Thursday, October 26th, 2006
  • Wow, this thing is big. So much larger than my Cube.
  • I need a DVI-to-ADC adapter to use my ADC-based monitor. Suck.
  • The Cube effect is yummy.
  • Finally, I get to play all these games and watch all these videos without asking to use mom’s iBook!
  • It’s nice to look at my CPU Usage (not-yet-finished 0.4) and see as many as three cores (did I mention that it’s a quad?) running at 0%.
  • I no longer need hubs. I no longer need the external USB speakers (with headphone jack) nor iMic, freeing up two USB ports (exactly how many my Cube had). So now I can plug my keyboard into the first, my monitor into the second, and my printer into the third. If I still need more ports (e.g. flash memory), I have two on the front.
  • Speaking of which, I no longer need my FireWire repeater either. I can plug my iPod into the front FireWire port.
  • The headphones also plug into the front, but they jut out too far for my comfort. I’ll buy an L connector at Radio Shack to avoid me shearing off the headphone connector in the jack.
  • The drive bay covers slide down, rather than flapping open like a drawbridge. That’s cool.
  • Computer name: “Four-Sided Cheese Grater”. (Did I mention that it’s a quad?)
  • Rosetta works well. ShadowIRC (PPC-only) doesn’t seem any slower on this machine than it did on my Cube.
  • Apps that behaved slowly on my Cube (e.g. QS) are quite fast on this one.
  • OmniWeb actually launches fairly quickly on this machine. Not like Safari, though: half a bounce.
  • I look forward to doing a make -j4 (or maybe more).
  • As Colin points out, I have gone from last to first in terms of Adium committer developer processing power. (UPDATE 05:57: Andreas Monitzer, one of our GSoC students, has a 3 GHz four-core Mac Pro; mine is only 2.66 GHz. Rats.)
  • I now have a much better reason for recompiling my various command-line utilities, as I tend to do whenever moving to a new machine. This time, I’m changing architectures.

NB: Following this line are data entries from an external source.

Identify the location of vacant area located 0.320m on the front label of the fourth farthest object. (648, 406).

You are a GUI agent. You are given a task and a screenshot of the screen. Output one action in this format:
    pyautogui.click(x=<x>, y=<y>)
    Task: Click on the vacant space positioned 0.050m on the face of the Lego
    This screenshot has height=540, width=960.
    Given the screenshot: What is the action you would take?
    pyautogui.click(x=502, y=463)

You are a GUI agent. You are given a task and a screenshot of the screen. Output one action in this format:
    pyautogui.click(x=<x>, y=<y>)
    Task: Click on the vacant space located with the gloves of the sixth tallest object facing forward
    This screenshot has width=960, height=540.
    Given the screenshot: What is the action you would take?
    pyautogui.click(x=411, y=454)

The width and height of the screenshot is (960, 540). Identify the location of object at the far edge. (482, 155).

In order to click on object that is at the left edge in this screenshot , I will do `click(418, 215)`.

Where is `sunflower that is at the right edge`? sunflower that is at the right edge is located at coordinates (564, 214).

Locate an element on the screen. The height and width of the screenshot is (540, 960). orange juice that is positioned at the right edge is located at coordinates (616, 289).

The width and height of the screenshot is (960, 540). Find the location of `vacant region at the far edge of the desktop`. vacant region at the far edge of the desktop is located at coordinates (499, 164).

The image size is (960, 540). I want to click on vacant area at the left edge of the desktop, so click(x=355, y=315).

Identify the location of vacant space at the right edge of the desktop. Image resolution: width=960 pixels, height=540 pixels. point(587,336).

  • The Mac Pro is wider than my Cube, making it a better platform for my headphones (each ear pivots, so I can stand it up on them rather than having to hang or lie the headphones somewhere).
  • In the box, there’s a 3″ DVI–DVI cable. One end is a female DVI connector; the other end is a male DVI connector. I see no difference in pinouts; therefore, I am at a loss to explain what this cable is for.

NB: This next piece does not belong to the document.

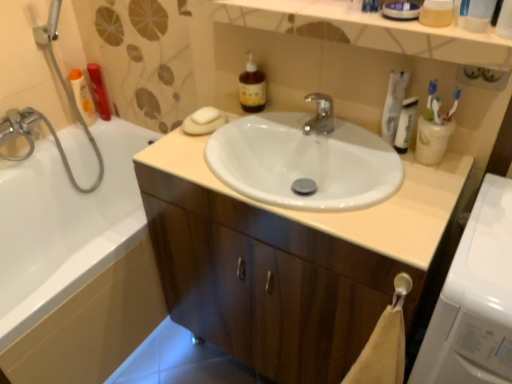
Where is `vacant area in front of translucent amber liquid at upper center`? This screenshot has height=384, width=512. vacant area in front of translucent amber liquid at upper center is located at coordinates (247, 133).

  • There’s no Eject button on the computer; you’re supposed to use the one on the keyboard for that, but I’d rather not unplug my perfectly-good iKey just to get an Eject button. So I’ll just have to add the Eject menu extra to my menu bar.
  • No more convection cooling. ☹
  • Startup time (from *bong* to loginwindow): 18 seconds. This compares to 45 seconds for the Cube. The progress bar goes from 0 to 100% in less than a second.